Department of Linguistics, University of Washington, Seattle, WA, USA.
Fred Hutchinson Cancer Center, Clinical Research Division, Seattle, WA, USA.
Behav Res Methods. 2024 Mar;56(3):1936-1952. doi: 10.3758/s13428-023-02127-z. Epub 2023 May 5.
The Language ENvironment Analysis system (LENA) records children's language environment and provides an automatic estimate of adult-child conversational turn count (CTC) by automatically identifying adult and child speech in close temporal proximity. To assess the reliability of this measure, we examine correlation and agreement between LENA's CTC estimates and manual measurement of adult-child turn-taking in two corpora collected in the USA: a bilingual corpus of Spanish-English-speaking families with infants between 4 and 22 months (n = 37), and a corpus of monolingual families with English-speaking 5-year-olds (n = 56). In each corpus for each child, 100 30-second segments were extracted from daylong recordings in two ways, yielding a total of 9300 minutes of manually annotated audio. LENA's CTC estimate for the same segments was obtained through the LENA software. The two measures of CTC had low correlations for the segments from the monolingual 5-year-olds sampled in both ways, and somewhat higher correlations for the bilingual samples. LENA substantially overestimated CTC on average, relative to manual measurement, for three out of four analysis conditions, and limits of agreement were wide in all cases. Segment-level analyses demonstrated that accidental contiguity had the largest individual impact on LENA's average CTC error, affecting 12-17% of analyzed segments. Other factors significantly contributing to CTC error were speech from other children, presence of multiple adults, and presence of electronic media. These results indicate wide discrepancies between LENA's CTC estimates and manual CTCs, and call into question the comparability of LENA's CTC measure across participants, conditions, and developmental time points.
语言环境分析系统(LENA)记录儿童的语言环境,并通过自动识别时间接近的成人和儿童语音,自动估计成人与儿童对话的轮次计数(CTC)。
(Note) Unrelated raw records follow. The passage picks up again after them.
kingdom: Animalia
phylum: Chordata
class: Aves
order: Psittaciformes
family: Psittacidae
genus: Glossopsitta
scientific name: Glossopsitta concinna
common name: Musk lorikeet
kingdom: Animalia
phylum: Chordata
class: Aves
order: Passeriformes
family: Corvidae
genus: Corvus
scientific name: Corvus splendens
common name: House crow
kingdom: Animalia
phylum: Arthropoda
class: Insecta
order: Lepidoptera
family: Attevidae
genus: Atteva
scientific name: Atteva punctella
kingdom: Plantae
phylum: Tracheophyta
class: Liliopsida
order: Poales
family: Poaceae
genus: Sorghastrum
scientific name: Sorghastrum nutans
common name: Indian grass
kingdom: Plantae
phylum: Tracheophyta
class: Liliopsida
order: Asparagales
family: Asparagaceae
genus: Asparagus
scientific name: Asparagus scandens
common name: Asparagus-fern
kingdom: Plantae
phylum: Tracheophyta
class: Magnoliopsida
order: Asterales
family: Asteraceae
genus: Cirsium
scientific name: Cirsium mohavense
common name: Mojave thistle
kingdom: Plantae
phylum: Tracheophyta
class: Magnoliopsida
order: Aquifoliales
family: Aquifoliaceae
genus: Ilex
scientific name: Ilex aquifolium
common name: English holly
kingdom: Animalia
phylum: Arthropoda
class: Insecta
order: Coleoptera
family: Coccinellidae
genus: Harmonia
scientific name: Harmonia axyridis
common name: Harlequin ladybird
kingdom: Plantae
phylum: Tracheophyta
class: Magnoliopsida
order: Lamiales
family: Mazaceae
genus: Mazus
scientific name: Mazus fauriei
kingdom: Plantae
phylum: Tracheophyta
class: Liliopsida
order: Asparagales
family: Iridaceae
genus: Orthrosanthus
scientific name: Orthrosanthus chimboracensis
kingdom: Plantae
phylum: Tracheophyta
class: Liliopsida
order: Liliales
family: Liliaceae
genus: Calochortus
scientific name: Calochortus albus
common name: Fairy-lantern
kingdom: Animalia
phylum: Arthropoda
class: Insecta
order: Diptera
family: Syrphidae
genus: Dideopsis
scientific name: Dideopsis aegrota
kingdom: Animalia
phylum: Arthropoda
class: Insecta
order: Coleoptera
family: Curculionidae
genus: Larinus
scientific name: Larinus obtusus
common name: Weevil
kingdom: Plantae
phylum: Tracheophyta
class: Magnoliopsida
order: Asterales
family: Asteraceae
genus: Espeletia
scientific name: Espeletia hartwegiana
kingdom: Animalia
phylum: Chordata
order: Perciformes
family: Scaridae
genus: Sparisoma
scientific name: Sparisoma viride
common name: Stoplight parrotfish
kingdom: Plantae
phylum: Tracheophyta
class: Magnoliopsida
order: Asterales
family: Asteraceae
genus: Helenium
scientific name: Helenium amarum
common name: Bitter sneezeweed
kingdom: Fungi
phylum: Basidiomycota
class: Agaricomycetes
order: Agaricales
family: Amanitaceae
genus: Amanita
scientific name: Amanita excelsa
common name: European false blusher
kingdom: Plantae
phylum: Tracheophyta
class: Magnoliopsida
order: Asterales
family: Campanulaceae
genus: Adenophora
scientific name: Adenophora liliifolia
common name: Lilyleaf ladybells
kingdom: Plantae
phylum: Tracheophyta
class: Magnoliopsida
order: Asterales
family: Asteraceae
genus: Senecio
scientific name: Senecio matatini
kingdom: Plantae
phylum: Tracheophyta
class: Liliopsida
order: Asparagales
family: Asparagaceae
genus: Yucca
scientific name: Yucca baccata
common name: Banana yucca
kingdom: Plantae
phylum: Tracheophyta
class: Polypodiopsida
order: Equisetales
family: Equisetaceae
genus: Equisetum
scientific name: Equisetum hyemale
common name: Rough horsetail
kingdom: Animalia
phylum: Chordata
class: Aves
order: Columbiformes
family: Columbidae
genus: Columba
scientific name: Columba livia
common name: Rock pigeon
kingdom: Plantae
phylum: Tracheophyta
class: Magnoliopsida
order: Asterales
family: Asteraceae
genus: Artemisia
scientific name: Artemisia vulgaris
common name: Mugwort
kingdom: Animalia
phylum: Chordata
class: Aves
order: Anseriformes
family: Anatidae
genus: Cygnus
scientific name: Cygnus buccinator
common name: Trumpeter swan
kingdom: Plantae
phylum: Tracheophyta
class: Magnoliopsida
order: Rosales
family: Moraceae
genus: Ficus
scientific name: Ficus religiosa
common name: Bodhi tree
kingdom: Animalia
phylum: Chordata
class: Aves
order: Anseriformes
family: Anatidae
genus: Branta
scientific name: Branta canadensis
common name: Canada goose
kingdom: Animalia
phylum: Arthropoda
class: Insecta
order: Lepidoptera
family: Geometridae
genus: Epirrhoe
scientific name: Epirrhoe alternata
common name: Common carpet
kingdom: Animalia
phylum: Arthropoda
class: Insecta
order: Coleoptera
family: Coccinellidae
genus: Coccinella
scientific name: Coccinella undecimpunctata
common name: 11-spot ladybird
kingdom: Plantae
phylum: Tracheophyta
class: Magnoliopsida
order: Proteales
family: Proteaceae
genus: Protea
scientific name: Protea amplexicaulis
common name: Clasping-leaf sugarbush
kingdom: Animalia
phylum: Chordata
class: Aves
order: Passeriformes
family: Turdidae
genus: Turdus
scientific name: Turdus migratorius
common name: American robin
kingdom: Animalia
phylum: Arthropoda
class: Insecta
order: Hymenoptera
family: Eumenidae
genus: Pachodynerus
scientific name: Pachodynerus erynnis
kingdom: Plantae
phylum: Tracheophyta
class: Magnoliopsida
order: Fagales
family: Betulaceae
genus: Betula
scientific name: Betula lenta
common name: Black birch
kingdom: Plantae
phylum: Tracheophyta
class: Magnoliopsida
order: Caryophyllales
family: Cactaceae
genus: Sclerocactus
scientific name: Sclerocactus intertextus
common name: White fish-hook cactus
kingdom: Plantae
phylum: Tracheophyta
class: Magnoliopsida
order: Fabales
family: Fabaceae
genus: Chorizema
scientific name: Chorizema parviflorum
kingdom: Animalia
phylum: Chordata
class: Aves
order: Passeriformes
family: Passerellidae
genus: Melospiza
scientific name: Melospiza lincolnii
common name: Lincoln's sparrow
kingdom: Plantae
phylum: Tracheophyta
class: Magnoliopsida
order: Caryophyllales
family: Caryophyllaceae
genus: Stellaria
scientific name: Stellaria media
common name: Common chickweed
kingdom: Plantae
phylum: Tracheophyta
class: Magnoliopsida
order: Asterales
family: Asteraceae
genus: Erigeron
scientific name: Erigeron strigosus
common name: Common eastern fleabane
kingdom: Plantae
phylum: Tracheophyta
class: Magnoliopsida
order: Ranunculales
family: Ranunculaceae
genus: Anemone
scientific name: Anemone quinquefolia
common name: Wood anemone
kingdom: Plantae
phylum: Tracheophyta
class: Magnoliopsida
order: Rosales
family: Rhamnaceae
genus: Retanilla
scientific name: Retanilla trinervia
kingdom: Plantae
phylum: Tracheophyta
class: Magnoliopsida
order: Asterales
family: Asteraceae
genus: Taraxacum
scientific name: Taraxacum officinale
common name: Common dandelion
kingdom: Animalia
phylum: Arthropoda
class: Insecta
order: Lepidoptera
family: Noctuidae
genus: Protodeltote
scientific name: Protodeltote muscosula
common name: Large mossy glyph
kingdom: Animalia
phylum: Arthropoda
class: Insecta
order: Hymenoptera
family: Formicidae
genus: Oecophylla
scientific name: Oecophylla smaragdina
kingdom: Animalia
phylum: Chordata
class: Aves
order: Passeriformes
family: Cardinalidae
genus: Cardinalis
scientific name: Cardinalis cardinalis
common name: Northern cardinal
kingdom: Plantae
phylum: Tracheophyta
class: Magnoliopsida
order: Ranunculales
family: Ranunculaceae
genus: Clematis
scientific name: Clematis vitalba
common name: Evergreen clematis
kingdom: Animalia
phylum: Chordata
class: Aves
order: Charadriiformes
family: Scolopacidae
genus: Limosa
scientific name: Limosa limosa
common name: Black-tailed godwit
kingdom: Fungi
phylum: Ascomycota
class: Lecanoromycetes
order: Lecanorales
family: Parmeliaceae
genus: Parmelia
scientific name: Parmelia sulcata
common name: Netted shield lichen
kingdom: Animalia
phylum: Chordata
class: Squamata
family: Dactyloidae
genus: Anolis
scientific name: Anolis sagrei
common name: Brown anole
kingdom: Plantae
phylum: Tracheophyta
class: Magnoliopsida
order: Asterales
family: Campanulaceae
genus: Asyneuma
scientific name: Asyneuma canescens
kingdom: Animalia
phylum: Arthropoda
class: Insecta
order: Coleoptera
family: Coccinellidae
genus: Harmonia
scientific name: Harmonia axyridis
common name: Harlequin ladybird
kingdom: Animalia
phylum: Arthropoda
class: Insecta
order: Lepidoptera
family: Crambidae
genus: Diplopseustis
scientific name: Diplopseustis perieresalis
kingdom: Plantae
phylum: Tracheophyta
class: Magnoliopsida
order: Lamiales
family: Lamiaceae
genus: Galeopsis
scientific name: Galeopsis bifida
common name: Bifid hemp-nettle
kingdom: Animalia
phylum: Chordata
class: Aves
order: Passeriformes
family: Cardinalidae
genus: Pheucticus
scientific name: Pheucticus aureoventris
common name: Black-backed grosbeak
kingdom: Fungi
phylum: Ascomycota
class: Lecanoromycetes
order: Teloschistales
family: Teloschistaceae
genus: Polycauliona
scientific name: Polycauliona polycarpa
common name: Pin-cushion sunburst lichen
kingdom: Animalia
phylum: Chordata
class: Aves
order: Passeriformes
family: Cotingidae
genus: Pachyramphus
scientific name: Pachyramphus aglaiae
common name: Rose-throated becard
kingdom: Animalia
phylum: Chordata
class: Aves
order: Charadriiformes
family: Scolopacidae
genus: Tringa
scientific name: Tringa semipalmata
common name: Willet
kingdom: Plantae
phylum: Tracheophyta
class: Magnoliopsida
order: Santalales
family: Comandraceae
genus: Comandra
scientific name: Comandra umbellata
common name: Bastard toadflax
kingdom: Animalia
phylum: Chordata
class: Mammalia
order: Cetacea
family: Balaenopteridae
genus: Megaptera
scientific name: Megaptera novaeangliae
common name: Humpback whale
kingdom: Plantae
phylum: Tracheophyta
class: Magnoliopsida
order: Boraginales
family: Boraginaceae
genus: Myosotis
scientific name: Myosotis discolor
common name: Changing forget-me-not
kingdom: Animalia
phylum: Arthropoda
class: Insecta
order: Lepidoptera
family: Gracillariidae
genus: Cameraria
为了评估该测量方法的可靠性,我们在两个美国语料库中检验了 LENA 的 CTC 估计值与成人与儿童轮次转换的手动测量值之间的相关性和一致性,这两个语料库分别是:一个包含 4 至 22 个月大的西班牙语-英语双语婴儿家庭的双语语料库(n=37)和一个包含讲英语的 5 岁儿童的单语语料库(n=56)。对于每个语料库中的每个孩子,从全天记录中以两种方式提取了 100 个 30 秒的片段,共产生了 9300 分钟的手动标注音频。通过 LENA 软件获得了相同片段的 LENA 的 CTC 估计值。对于以两种方式采样的单语 5 岁儿童的片段,这两个 CTC 测量值的相关性较低,而对于双语样本,相关性则略高。在四种分析条件中的三种条件下,LENA 的 CTC 估计值相对于手动测量值平均偏高,在所有情况下,一致性界限都很宽。片段级分析表明,偶然的连续性对 LENA 的平均 CTC 误差有最大的个体影响,影响了 12-17%的分析片段。其他对 CTC 误差有显著影响的因素是来自其他儿童的语音、存在多个成人和存在电子媒体。这些结果表明 LENA 的 CTC 估计值与手动 CTC 之间存在很大差异,并且对 LENA 的 CTC 测量在参与者、条件和发展时间点之间的可比性提出了质疑。